None of the patients treated thus far experienced high-grade neurotoxicity or cytokine release syndrome.
IMA203 (ACTengine, Immatics) is an autologous T-cell receptor (TCR) T-cell therapy that is gene-edited to express a T-cell receptor that recognizes preferentially expressed antigen in melanoma (PRAME) protein in tumor cells.
“We’ve seen prolonged disease stabilization in responses by some patients but not all,” Martin Wermke, MD, head of the early clinical trial unit of National Center for Tumor Diseases at University Hospital Carl Gustav Carus in Dresden, Germany, said during a presentation. “We will need for the data to mature to be sure that sustainable responses are being obtained with this type of drug.”
Some previous trials that evaluated TCR T-cell therapy for solid tumors were not optimized to match highly expressed tumor antigens with the proper TCRs, Wermke said.
He called IMA203 “special” in this respect because the manufacturer uses a proprietary platform to identify promising T-cell receptors to target a patient’s tumors. This type of targeting may account for the relatively high response rate conferred by IMA203 compared with previous investigational cell therapies for solid tumors, he said.
“It's really about selecting the right patients and the right T-cell receptor,” he said.
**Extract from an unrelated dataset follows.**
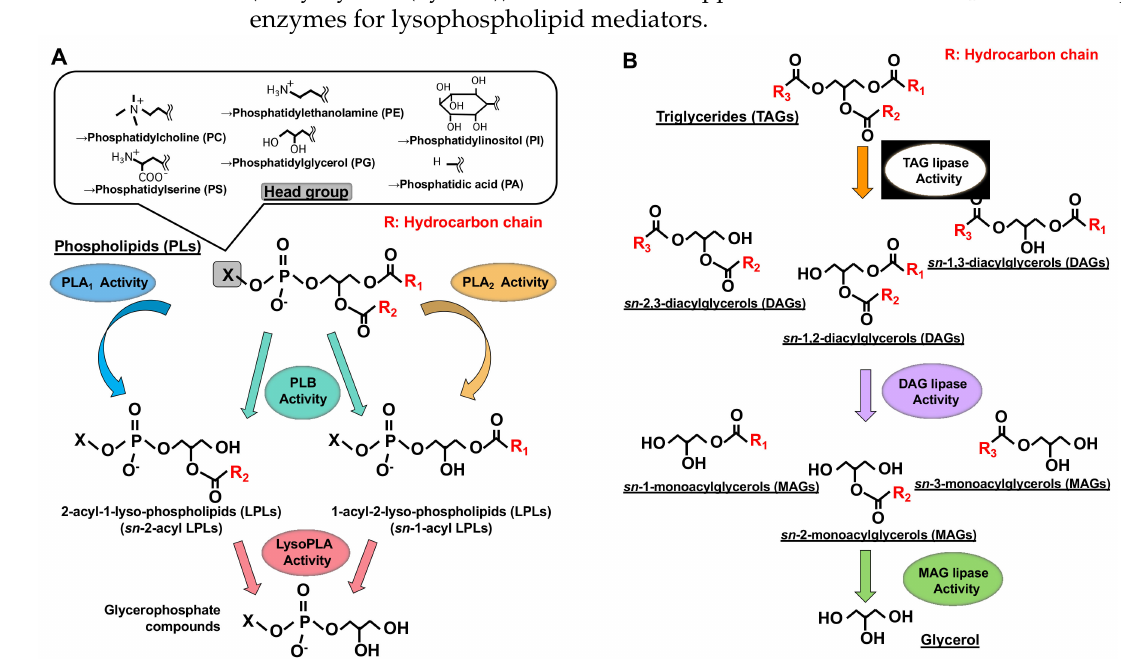
Figure 1. Structures of glycerolipids and their metabolic enzymes. ( A ) Glycerophospholipids (GPL) and phospholipases. GPLs are composed of a polar head group (six major classes), a glycerol backbone and fatty acid moieties (esterified at the sn -1 and sn -2 positions). Phospholipase A 1 (PLA 1 ) hydrolyzes a fatty acid at the sn -1 position, generating sn -2-acyl-1-lyso-phospholipids ( sn -2-acyl LPLs), while phospholipase A 2 (PLA 2 ) hydrolyzes a fatty acid at the sn -2 position generating sn -1- acyl-2-lyso-phospholipids ( sn -1-acyl LPLs). Phospholipase B (PLB) hydrolyzes a fatty acid at both sn -1 and sn -2 positions. LysoPLA hydrolyzes a fatty acid of sn -2-acyl LPLs and sn -1-acyl LPLs, generating glycerophosphate compounds. ( B ) Triacylglycerol (TAG) has three fatty acids at the sn -1, sn -2 and sn -3 positions of glycerol backbone, diacylglycerol (DAG) has two fatty acids and monoacylglycerol (MAG) has one fatty acid. TAG lipase hydrolyzes a fatty acid of TAG, generating sn -1, 2, sn -2, 3 or sn -1, 3-diacylglycerols (DAGs). DAG lipase hydrolyzes a fatty acid of DAG and MAG lipase hydrolyzes a fatty acid of MAG.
IMA203 is being evaluated as part of a first-in-human multicenter phase 1 trial that includes patients who are HLA-A*02-positive and have PRAME-positive advanced or metastatic solid tumors.
Safety as determined by treatment-related adverse events served as the study’s primary objective. T-cell persistence and tumor response per RECIST version 1.1 served as secondary objectives.
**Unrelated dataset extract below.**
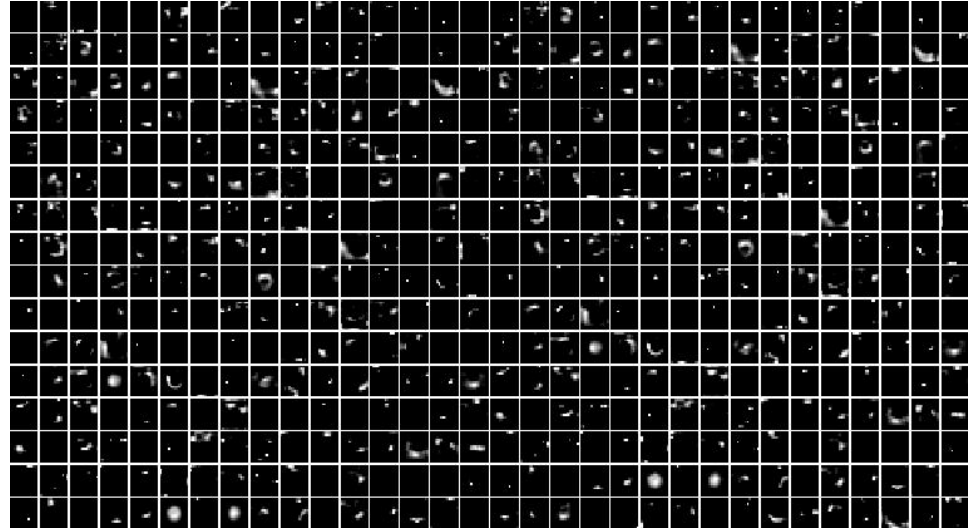
Figure 5. The first 512 channels of deep features from conv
Study participants underwent lymphodepletion with fludarabine (30 mg/m2) and cyclophosphamide (500 mg/m2) prior to infusion with IMA203, followed by a 10-day regimen of low-dose interleukin-2 (1 million IU per day).
Nineteen patients (mean age, 50 years; range, 18-65) received the investigational therapy at one of four escalating dose levels, ranging from 0.04-0.06 × 109/m2 to 1.2 × 109/m2 TCR T cells.
The efficacy-evaluable population consisted of 16 patients who underwent at least one post-treatment scan. Patients had received a median four (range, 2-8) prior lines of therapy for PRAME-positive cancers, the most common of which include synovial sarcoma (n = 4), head and neck cancer (n = 3), cutaneous malignant melanoma (n = 3) and uveal melanoma (n = 2).
Eight patients (50%) achieved objective response — all partial responses — and 15 (93.75%) exhibited stable disease.
“Responses were seen exclusively from dose level 2 onward so, if you consider only those patients receiving meaningful cell doses, responses were seen in eight of 13 patients, equaling a response rate of 63%,” Wermke said.
Researchers observed responses “across multiple solid cancers,” Wermke added. These included synovial sarcoma (n = 3), melanoma (n = 3), uveal melanoma (n = 1), and head and neck cancer (n = 1).
"In the peripheral blood, we observed rapid, robust and persistent engraftment of TCR-modified T cells,” Wermke said. “More importantly, we were able to show tissue infiltration of TCR-modified T cells in all patients who submitted evaluable specimens. There was a significant difference between responders and nonresponders, with the former showing higher TCR-modified T-cell infiltration in tumor tissue.”
Sixteen (84.2%) of the 19 patients who received IMA203 infusion developed CRS; however, no cases of high-grade CRS occurred. Four patients (21%) experienced immune effector cell-associated neurotoxicity syndrome, with no high-grade cases among the study population.
Researchers attributed most grade 3 or greater treatment-related toxicities to lymphodepletion chemotherapy. They included neutropenia (78.9%), lymphopenia (73.7%) and leukopenia (57.9%). This led to a greater susceptibility to subsequent infections, Wermke said.
One patient from the second dose level group (0.12-0.18 × 109/m2 TCR T cells) developed a dose-limiting toxicity.
“IMA203 has a transient and manageable adverse event profile, as can be expected for a cellular therapy product,” Wermke said. “We have not seen any signs of autoreactivity in patients treated so far.”